Sunday, July 08, 2007

movie of the week: my best friend's wedding. (i know little late. but it was on tbs)

and i think my favorite part of the movie is when actually (there are two) when julia roberts confesses that shes done bad and shes the worst there is.

Julianne Potter: I'm pond scum. Well, lower actually. I'm like the fungus that feeds on pond scum.
Michael O'Neill: Lower. The pus that infects the mucus that cruds up the fungus that feeds on the pond scum....On the other hand, thank you for loving me that much, that way.

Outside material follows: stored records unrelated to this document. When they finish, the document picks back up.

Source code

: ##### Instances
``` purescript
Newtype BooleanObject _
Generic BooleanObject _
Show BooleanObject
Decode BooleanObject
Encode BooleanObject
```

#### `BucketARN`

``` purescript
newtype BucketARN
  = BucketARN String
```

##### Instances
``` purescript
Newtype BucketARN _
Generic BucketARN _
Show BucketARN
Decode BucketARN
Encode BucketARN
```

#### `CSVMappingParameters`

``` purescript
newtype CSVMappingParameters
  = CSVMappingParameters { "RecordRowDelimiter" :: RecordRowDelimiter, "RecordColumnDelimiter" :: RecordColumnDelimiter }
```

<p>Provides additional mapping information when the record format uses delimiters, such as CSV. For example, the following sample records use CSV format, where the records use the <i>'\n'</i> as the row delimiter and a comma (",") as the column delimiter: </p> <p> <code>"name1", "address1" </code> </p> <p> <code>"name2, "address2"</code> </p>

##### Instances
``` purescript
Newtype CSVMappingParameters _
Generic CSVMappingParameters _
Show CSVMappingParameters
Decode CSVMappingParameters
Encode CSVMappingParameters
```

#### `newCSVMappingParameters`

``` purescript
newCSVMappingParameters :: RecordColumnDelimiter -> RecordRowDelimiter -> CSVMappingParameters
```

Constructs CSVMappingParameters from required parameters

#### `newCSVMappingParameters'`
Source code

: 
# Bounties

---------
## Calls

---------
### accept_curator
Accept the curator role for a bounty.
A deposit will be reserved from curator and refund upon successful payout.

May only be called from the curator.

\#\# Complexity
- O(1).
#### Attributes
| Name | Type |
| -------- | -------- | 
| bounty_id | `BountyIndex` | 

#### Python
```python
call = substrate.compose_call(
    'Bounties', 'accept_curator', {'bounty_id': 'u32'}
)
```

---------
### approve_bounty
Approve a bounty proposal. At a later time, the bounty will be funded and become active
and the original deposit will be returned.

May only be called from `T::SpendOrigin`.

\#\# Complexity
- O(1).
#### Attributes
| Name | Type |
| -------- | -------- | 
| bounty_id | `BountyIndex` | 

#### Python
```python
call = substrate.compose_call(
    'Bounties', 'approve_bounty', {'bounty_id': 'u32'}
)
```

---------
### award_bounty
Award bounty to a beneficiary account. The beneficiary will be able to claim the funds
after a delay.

It's pretty flattering.
Julianne Potter: Except it makes me fungus

LOL. Touching.

Then there was the last scene where the newly weds are leaving and he leaves without saying good bye to Julia Roberts(Julianne), and shes a little sad that she cant say goodbye. and then just like that he returns and hugs her and says bye..

awwww...

Read more...

Tuesday, July 03, 2007

waqt hi shayad khuda hai..

havent blogged for a while mainly coz Im walking to work and have plenty of time to think about things happening around that i just dont feel the need to pen them down. anyway we went to watch knocked up and althought i had a lot of reservations about watching it, since im not really a fan of american crude humor. most of the jokes i dont get. but iwas so wrong, the movie yes is a bit crude but is still quite entertaining and a lot of the situations in the movie are true.

anyway the basic storyline two opposites meet. the girl ends up having a baby which she wants to keep and then the two opposites though totally different from each other are now forced to take a go at actually building a relationship for the sake of the baby.

later on when we were dissecting the movie, i started thinking is there too much emphasis on finding "the perfect" things in another. i.e the same compatibility, the same level of humor, the same culture, the same language, the same or higher level of education, the same religion, same family enviornment and in some cases the same "tribe" even. i.e we are looking for our own carbon copies in another.
is it stupid to do this coz ultimately it doesnt really matter. if you are a nice person it will work out, no matter how different as chalk and cheese you are. ( i never get this chalk-cheese analogy, but since its become a takya kalam i will use it)

as another friend goes through another breakup. and that too for no apparent reason. no fights, no nothing. just simply a decision not to be together. i then wonder how much the above reasoning holds. of course theres always the aftereffects where he later thinks whether the decision was correct and mulls over it and is depressed over the decision he himself made.

human relationships are quite complicated. and there is always never a clear and cut answer. its like trying to answer a long answer question in 3 lines.

i recently decided that i would do everything i always want to do in my year or so here in new york. coz never know where life takes you. so i decided to volunteer at the cancer hospital in my neighbourhood. which ive always wanted to do. its not as glamourized as they show in ER or Grey's anatomy. in fact, far from it.

hospitals always give me a mixed feeling. since in some ways ive grown up around hospitals and a visit to the hospital when i was growing up meant my sister would get me food from the hospital cafeteria (which i really found delicious). yes, im so weird. and then there are some really sad memories at the hospital too. i know i cant base everything on one visit, but mostly the pple visiting looked tired and depressed. and it makes me think like many a times do we only realize a person's worth only after they are gone or when we are beginning to lose them.